Cipher Issue 84, May 2008, Editor's Letter

The Security and Privacy Symposium was held May 18-21, as usual at the Claremont Hotel in Berkeley/Oakland, California. This was a great meeting in terms of the variety of papers and number of attendees. The Program Chairs, Patrick McDaniel and Avi Rubin, put together a program to please any technical palate, be it applications or theory, and the General Chair, Yong Guan, assisted by David Du and David Shambroom, drew in unprecedented corporate and government sponsorship that helped make it an affordable and high quality event for a near-record crowd.

In fact, the SP attendees were packed in rather tightly in the refurbished Claremont Ballroom. If next year sees a further increase in attendance numbers, the organizers will have to go to extraordinary means to cope. That will either using a video link to accommodate some attendees in an extra meeting room, or else they will be limiting registration on a first-come-first-served basis. If this is deja vu to you, you've earned the moniker of "old-timer".
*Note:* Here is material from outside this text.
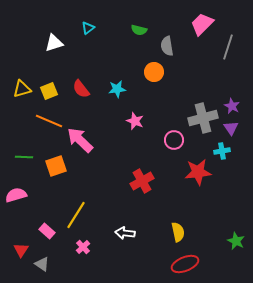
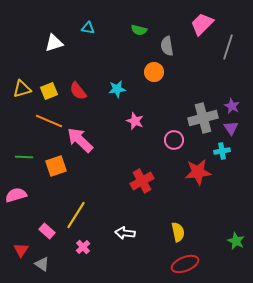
cyan triangle: rotated 48 degrees clockwise
red semicircle: moved 3 px left, 2 px down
Matt Fredrikson's fine report on the Monday and Tuesday talks at the Symposium gives the highlights of the presentations and audience questions.

Next year will be the 30th anniversary of the conference, and the Technical Committee hopes to put together a special event to celebrate the remarkable history of the event.

This month's Cipher has three book reviews, two of them straying a bit from our central topic of computer security. Knuth's peek at Volume 4 in a "fascicle" was too tempting to pass up, and Richard Austin has reviewed a book about extreme probabilities. He also reviewed a traditional information security book.